■ Given text ■
"A fool finds no pleasure in understanding but delights in airing his own opinions."
— Prov. 18:2
Wednesday, February 25, 2009
And it was good
Scott Clark brought attention to the accusation (utterly muddled) that Reformed theology is essentially Pelagian, simply because we believe that in the state of creation, man was able to fulfill God's commands. I was cogitating over this, and see a link to the question of the ancient heresy of Apollinarianism, thus:The Apollinarians taught that Christ had a human body and a human seat of emotions, but that his higher intellect and spirit were divine. In effect, they viewed Christ as a human marionette under the manipulation of a divine puppeteer. Apollinarianism is not dead, which is perhaps no surprise: it is, so I understand, a common misunderstanding among African and Asian Christians who wish to preserve Christ's deity and sinlessness.And it is this sinlessness point which is where the link to Pelagianism and the nature/grace debate kicks in. The reasoning for Apollinarians was that we can 'guarantee' Christ's sinlessness if his human body was animated by a divine soul. However, by so reasoning, the Apollinarian must assume that human nature is not, in its created state, capable of resisting evil and doing good: some form of sublimation of the human in the divine is necessary in order for humanity to rise above sin.Here, then, is the core of the problem: the Roman and Eastern desire for divinisation is tied inevitably to their view that human nature, in its created state, needs a special grace in order to avoid sin; denying that human nature can avoid sin requires that Christ's own sinlessness be according to his divine nature and not according to his human nature; requiring thus leads us to conclude that Christ's divine nature and will over-rode his human nature and will; and this is but a short step to Apollinarianism. From that staging post, the reasoning undermines the gospel in its application of Christ to us, since his obedience was not human obedience in the place of Adam's disobedience, his satisfaction was not human satisfaction in place of Adam's debt, and all the moral perfections of his life cannot be given to us, since we cannot become, as he is, incarnate deity.I do not claim that Roman and Eastern theologies lead inexorably to Apollinaris, since clearly that has not happened. But I cannot see how they can avoid the central charge: they, in error, say we are Pelagian, but how much more so must they be Apollinarian!

■ Records ■
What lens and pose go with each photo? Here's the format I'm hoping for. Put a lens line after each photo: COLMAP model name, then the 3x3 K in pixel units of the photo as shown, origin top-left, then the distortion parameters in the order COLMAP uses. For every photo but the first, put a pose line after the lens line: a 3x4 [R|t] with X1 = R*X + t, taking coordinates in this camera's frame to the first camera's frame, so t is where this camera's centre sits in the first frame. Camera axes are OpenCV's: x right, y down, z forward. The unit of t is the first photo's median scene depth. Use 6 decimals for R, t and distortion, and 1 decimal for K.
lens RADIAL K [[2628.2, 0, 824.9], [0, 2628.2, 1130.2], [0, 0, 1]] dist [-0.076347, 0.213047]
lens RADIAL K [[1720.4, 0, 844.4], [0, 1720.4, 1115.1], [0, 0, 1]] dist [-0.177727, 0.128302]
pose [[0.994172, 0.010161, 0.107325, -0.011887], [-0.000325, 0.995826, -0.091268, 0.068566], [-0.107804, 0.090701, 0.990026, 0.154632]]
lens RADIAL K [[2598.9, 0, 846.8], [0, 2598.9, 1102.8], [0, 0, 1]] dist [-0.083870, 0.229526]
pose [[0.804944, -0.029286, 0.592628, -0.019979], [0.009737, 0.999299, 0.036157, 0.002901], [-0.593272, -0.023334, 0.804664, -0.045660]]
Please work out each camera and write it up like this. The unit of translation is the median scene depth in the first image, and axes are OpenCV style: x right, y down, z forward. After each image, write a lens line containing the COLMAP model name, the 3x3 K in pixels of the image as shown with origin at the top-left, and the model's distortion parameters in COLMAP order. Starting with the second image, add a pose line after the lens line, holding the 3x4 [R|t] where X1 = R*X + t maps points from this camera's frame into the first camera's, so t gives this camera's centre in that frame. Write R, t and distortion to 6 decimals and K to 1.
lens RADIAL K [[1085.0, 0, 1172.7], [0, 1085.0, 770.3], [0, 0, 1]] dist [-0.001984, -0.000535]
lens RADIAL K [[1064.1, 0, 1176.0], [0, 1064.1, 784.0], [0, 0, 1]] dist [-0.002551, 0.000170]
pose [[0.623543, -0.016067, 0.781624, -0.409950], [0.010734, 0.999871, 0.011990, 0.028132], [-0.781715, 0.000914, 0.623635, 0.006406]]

■ Work task 1 ■
According to the post on Apollinarianism, what did the Apollinarians teach about Christ's higher intellect and spirit?
■ Work task 2 ■
Decide whether each statement agrees with the post on Apollinarianism, and back each yes or no with the deciding words quoted from it. (a) The writer claims that Roman and Eastern theologies lead inexorably to Apollinaris. (b) The writer understands Apollinarianism to be a common misunderstanding among African and Asian Christians. (c) The Apollinarians denied that Christ had a human body.

■ Task response 1 ■
They taught that his higher intellect and spirit were divine.

■ Task response 2 ■
(a) No: "I do not claim that Roman and Eastern theologies lead inexorably to Apollinaris"
(b) Yes: "it is, so I understand, a common misunderstanding among African and Asian Christians who wish to preserve Christ's deity and sinlessness"
(c) No: "The Apollinarians taught that Christ had a human body and a human seat of emotions"